Ожидание коз. Рассказы - страница 4



Проходят зима, весна, лето, экспансия мадам растет. Теперь она уже не просачивается, а входит, громко хлопая подошвами туфель, которые лет пять назад были итальянскими шпильками, на ней невообразимая юбка из деревенской набойки прошлого века плюс черная футболка неясного размера, у которой на груди YES, на спине NO. Отсутствие шапок уличает мадам в полном отсутствии прически, то есть делает ее мадам Бильярдный Шарик. Скоро в конторе появляются сетки крупной свеклы, почти новые немецкие комнатные тапки с цыплятами, тьма целлофанов с Идэн и Крузом. Вся продукция расхватывается довольно быстро и, главное, до открытия лавки. С победным видом мадам уходит, окрыленная легким успехом, и, видимо, решается урвать что-то еще. В упоении она теряет чувство меры.

И перед виноватой сотрудницей через полчаса грохается мешок мерзлых костей. Удивительно, что сотрудница действительно испытывает слабость к такого вида гастрономии и частенько варит крепкие бульоны на костях.

Кажется, мадам Жрите даже не утруждается словесной формулировкой, заранее зная, что покупательница деморализована. Действительно, между ними давно уже установилось что-то. Ибо один только взгляд из двери заставляет сотрудницу бросить важного посетителя, чтобы торопливо рыться в клеенчатой сумке мадам. Даже бывалые люди переглядываются и бывают неприятно поражены. Более того – сотруднице тоже стыдно, и она, торопясь избавиться от мадам Два Зуба, почти не глядя, хватает всякую ерунду. Беседа идет на уровне глаз. Взгляд мадам: бери, дешево. Взгляд сотрудницы: нет денег. Мадам: бери еще дешевле. Сотрудница: не надо, не надо. Мадам: займи, но дай выпить. Сотрудница: ну ладно, давай…

Кости старые, коричневые, лежали в холодильной камере месяца три. А может, они были уже сварены или съедены, испортились, а потом засунуты в холодильник! Сотрудница густо краснеет и отрицательно качает головой.

Но мадам наступает и щелкает, щелкает по пакету. Сотрудница тянет носом и опять мотает головой. А мадам Наглость будто решила ее прикончить и делает глотательные движения, и в ее глазах с набрякшими веками – слезы. В ужасе вскакивает сотрудница и убегает за стеллажи, а мадам за нею, хватая за рукав. Деньги тем же таинственным способом, которым владеют цыганки, просачиваются сквозь кошелек сотрудницы и попадают в руки мадам Наглость. Суровая вахтерша наконец настигает зарвавшуюся торговку и выдворяет вон. А наша сотрудница почему-то плачет. Видимо, потому, что на подоконнике среди цветочных горшков красуется мешок с костями. Он лежит там час и два, начинает таять, растекаться, и хозяйка-раба, не выдержав, выбрасывает его в мусорку.

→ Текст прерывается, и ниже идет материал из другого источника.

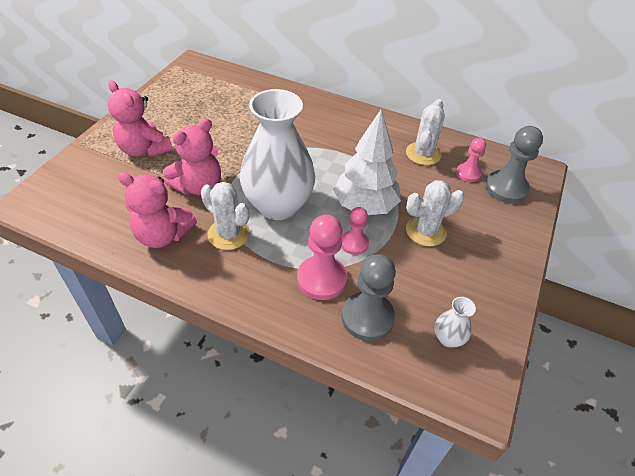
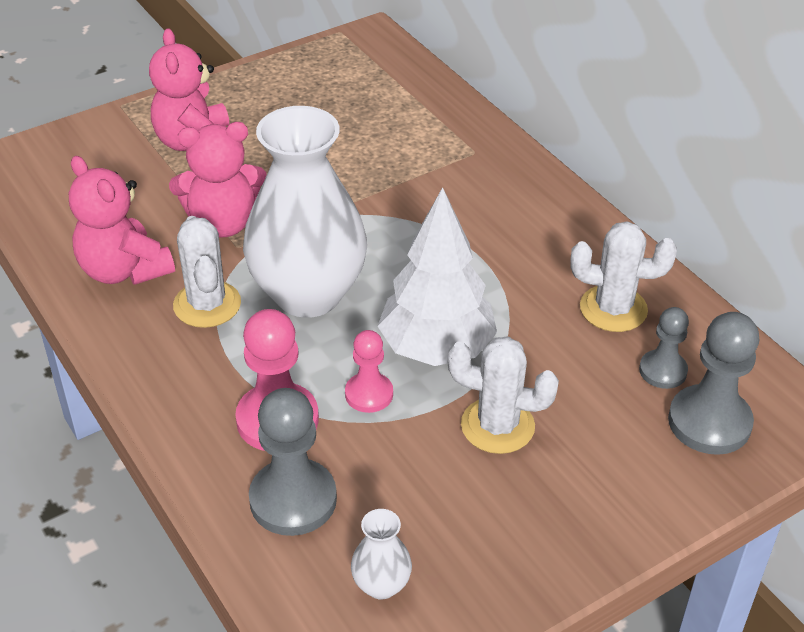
camera: 35 degrees right, 5 degrees down
white cactus [406,99,445,165] -> white cactus turned 45 degrees clockwise [570,221,677,332]
pink pawn [456,138,486,182] -> grey pawn [639,307,689,389]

Затем она машинально нажимает на кнопку, включает музыку, пытаясь, видимо, избавиться от отчаяния. Флейта завораживает ее волшебным журчанием. Будто кожа проницаема для нежного звука, будто вода через почву – просачивается, пронизывает и лечит… Смотри же, какая сила у нежности, следи, как взлетает она и крепнет. Еще выше, еще шире зыбкие круги, еще ближе к солнцу, в котором ты растворишься… Так поет флейта и напоминает о нетленном, не суетном – среди жизни и тленной и суетной. Вечером на выходе из конторы она опять видит воплощение своего позора и стукается спиной о дверь. А порядком уже пьяная мадам Дай Выпить подходит вплотную и цедит:

– Эх ты… Эх ты…

Сотрудница наша идет по тротуару и смотрит прямо. Лицо ее горит, потому что она приличная женщина, а идет рядом с такой мадам. Ей, конечно, обидно, что мадам обманула ее доверие и принесла отбросы. Ей, конечно, страшно, что невидимая связь, почти симпатия, почти «снисхожденье богатой к нищей», почти жалость-доброта «к простому народу» кончилась. Она сделала рывок и попыталась выйти из зависимости. Но волей-неволей ей, мягкой и снисходительной, приходится признавать, что есть люди, не достойные ничего, даже милостыни. И такие люди, как мадам Обдеру Карманы – свободны, а вот она, тактичная и чуткая, – раба. И все это видят.